Scottish nature reserves to close amid avian flu concerns
The Isle of May reserve in the Firth of Forth is home to hundreds of breeding seabirds.

The Isle of May and Noss National Nature Reserves are home to hundreds of breeding seabirds.

Scotland's nature agency is closing two of its nature reserves in a bid to protect vulnerable seabirds from avian influenza.

NatureScot's Isle of May reserve, Firth of Forth, and Noss National Nature Reserve (NNRs), Shetland, are home to hundreds of breeding seabirds.

The reserves will be closed from 1 July in response to concerns over the spread and impact of the H5N1 strain of avian flu. 

NatureScot said that visitors can still enjoy the summer seabird spectacle at a distance and by taking round-island boat trips without coming ashore.

Eileen Stuart, NatureScot’s deputy director of nature and climate change, said the decision to close the
reserves had not been taken lightly.

“We are increasingly concerned about the devastating impact avian flu is having in Scotland, particularly on our seabird colonies,” she said.

"The situation has been rapidly evolving and deteriorating, and we feel at this time that restricting access to these sites, and reducing it at others, is a precautionary but proportionate approach that gives us the best chance of reducing the spread of the virus and its impact.”

She added: “We recognise that this will be disappointing for those planning a visit but we hope people understand that this is about protecting our precious seabird populations for the future.
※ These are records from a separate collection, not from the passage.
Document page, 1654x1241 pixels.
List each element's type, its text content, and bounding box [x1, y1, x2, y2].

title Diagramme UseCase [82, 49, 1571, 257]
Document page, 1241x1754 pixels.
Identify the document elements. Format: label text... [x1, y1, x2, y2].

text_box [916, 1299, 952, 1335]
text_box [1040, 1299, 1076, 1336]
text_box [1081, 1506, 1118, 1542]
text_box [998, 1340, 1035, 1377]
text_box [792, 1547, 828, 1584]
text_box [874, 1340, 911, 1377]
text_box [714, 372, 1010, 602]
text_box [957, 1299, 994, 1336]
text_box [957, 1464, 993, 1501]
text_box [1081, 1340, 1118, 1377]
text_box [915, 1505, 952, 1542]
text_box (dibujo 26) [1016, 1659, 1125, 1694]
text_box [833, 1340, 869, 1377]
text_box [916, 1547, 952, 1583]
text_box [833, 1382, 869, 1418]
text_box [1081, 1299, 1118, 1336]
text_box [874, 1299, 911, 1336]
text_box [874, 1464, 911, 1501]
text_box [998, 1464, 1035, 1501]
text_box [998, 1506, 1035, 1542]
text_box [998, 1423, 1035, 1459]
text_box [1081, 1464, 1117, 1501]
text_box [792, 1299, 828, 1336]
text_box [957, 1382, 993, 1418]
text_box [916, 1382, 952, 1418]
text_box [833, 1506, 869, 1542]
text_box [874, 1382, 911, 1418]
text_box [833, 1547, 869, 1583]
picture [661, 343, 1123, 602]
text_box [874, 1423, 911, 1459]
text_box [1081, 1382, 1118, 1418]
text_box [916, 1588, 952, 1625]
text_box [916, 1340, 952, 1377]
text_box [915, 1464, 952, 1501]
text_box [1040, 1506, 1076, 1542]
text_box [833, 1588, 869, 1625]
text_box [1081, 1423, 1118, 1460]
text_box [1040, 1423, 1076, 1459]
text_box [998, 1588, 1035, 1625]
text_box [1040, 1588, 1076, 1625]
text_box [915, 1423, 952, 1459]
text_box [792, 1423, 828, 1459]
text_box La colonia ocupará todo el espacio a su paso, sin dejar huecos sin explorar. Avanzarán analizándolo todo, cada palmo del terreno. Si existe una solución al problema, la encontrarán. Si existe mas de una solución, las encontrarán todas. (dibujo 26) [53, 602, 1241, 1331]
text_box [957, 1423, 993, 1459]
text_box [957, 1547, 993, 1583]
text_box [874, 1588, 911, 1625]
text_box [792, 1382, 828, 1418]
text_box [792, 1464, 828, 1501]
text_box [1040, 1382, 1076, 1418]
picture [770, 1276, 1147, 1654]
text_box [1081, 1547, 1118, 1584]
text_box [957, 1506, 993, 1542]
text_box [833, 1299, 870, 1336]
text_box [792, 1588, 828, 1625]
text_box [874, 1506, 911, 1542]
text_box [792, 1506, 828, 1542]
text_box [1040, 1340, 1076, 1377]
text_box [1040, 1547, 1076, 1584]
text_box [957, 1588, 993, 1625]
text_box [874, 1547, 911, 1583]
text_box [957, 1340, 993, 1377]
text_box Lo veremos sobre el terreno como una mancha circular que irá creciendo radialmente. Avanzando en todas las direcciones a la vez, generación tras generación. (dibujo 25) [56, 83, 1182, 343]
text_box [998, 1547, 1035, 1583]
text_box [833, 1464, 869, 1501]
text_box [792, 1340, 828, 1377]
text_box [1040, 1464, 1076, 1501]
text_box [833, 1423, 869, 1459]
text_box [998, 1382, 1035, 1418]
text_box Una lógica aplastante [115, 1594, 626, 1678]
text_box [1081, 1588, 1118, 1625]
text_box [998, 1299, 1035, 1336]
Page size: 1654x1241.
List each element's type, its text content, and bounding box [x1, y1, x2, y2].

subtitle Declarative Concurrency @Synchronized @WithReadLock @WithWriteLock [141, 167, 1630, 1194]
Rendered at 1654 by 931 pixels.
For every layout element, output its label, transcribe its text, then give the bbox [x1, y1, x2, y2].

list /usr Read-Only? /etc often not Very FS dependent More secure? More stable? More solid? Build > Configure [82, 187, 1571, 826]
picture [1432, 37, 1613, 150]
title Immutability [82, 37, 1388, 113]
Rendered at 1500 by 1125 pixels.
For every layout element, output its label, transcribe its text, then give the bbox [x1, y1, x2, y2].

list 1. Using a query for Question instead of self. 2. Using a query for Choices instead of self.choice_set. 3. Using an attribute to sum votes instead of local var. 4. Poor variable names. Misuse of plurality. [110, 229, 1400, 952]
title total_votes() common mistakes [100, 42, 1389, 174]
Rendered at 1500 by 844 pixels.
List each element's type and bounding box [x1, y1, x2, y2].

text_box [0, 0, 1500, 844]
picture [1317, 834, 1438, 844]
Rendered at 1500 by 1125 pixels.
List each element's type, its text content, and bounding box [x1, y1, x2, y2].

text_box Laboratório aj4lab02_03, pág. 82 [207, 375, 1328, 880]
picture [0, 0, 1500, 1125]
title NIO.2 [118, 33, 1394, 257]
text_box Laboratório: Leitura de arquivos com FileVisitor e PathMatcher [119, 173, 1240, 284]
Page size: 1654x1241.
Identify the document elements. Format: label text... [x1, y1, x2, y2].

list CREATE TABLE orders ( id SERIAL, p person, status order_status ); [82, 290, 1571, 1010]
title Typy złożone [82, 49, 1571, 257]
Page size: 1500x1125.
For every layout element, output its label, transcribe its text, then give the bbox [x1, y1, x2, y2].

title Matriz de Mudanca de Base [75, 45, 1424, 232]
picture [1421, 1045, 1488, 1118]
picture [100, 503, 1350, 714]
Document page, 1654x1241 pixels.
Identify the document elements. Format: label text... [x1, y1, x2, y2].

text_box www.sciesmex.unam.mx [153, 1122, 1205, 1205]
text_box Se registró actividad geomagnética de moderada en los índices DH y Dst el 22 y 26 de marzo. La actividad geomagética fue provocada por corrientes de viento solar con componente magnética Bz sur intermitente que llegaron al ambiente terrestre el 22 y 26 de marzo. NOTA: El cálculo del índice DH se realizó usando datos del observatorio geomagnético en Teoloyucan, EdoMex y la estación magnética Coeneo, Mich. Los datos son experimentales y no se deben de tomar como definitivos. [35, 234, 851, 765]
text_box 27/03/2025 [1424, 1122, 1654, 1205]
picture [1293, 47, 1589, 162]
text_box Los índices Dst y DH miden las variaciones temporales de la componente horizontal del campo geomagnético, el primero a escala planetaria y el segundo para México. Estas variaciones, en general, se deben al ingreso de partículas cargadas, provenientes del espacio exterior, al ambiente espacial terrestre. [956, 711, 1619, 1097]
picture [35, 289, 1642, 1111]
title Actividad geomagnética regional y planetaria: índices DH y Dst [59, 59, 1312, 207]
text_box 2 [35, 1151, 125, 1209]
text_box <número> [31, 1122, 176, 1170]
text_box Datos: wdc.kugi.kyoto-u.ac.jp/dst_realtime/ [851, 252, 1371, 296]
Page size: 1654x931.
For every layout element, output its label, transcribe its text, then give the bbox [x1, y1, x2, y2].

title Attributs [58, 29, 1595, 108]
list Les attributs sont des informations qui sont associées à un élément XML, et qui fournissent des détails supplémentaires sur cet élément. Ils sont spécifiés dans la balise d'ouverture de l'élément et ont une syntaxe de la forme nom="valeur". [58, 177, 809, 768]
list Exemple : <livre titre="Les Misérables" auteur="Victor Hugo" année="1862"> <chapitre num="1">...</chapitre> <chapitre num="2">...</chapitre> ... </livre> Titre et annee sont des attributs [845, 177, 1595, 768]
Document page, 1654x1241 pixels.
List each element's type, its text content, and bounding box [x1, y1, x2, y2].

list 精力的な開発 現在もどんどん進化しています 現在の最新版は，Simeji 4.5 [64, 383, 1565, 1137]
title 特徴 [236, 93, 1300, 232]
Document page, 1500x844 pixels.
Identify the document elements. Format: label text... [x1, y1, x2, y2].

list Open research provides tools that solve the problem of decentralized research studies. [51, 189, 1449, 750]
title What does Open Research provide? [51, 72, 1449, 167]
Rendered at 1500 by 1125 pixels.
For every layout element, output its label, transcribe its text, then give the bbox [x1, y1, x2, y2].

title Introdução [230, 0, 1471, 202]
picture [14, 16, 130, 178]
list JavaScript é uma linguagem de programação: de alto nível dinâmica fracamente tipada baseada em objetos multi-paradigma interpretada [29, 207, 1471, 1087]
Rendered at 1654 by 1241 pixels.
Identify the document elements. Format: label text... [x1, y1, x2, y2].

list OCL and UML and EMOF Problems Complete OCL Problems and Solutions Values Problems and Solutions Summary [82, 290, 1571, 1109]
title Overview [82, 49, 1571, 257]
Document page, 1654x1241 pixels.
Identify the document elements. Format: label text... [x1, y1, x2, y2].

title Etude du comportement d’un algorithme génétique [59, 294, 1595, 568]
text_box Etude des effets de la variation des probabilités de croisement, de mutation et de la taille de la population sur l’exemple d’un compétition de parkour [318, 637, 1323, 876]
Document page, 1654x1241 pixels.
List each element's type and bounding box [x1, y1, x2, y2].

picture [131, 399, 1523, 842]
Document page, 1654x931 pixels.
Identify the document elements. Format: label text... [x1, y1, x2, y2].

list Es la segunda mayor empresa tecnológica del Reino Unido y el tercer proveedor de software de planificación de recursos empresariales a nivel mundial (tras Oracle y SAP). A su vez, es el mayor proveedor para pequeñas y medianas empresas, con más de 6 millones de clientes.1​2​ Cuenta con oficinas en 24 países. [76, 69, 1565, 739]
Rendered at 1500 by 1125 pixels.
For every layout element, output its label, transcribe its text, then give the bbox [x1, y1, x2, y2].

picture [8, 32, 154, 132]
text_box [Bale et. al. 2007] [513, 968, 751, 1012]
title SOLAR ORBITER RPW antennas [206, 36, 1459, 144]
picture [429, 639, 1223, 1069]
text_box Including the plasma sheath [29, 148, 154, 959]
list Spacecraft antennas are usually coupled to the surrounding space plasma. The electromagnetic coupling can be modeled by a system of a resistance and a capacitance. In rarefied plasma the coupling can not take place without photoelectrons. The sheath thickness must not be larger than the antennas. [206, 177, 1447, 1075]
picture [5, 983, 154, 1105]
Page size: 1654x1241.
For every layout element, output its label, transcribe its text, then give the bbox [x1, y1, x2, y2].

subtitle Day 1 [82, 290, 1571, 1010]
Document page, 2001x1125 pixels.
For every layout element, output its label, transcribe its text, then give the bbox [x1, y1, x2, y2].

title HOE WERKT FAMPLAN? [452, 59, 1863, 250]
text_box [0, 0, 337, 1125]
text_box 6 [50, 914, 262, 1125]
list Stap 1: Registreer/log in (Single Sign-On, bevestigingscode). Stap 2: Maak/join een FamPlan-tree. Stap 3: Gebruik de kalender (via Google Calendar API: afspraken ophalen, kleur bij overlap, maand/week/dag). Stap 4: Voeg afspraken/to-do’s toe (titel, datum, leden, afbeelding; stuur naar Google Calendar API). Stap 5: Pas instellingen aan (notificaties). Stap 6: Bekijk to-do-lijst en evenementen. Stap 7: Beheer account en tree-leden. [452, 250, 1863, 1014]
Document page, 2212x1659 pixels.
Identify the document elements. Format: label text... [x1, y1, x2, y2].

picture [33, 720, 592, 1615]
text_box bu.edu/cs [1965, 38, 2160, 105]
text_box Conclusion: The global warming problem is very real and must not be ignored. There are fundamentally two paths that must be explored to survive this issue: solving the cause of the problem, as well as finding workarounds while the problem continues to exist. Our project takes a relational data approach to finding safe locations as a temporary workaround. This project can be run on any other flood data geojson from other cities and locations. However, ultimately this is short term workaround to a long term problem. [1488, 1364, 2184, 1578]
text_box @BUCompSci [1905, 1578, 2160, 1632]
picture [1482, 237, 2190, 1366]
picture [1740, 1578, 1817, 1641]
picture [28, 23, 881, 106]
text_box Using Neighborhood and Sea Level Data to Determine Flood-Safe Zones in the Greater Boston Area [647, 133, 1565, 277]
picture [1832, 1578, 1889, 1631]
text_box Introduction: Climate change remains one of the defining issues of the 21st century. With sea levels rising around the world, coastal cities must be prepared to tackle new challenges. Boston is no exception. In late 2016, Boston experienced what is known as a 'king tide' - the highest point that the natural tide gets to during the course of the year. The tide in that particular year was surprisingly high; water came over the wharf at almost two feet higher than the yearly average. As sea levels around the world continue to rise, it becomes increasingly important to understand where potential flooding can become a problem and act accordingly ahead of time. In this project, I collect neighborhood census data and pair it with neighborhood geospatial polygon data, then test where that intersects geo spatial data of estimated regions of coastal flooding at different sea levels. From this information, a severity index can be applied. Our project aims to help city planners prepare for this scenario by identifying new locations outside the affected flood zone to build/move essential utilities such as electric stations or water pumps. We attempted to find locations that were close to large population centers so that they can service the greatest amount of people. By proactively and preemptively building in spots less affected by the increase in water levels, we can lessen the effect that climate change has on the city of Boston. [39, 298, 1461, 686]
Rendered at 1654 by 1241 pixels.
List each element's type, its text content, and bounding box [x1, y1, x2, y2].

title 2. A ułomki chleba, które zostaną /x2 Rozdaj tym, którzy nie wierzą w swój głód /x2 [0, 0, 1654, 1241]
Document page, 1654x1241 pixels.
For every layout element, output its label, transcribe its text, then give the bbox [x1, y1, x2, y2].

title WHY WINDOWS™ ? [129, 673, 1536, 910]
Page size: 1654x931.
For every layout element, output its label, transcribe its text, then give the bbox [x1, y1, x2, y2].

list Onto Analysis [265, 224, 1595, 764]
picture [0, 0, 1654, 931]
We will be keeping the situation under regular review over the coming weeks.”

Avian flu is widespread across Scotland, with positive cases recorded in Shetland, Orkney, St Kilda, Lewis and St Abbs. 

Great skua and gannets have been hardest hit by the virus, with research showing a 64 per cent decline of great skua on St Kilda and 85 per cent at Rousay in Orkney. 

Arctic tern, common guillemot and puffin have also tested positive.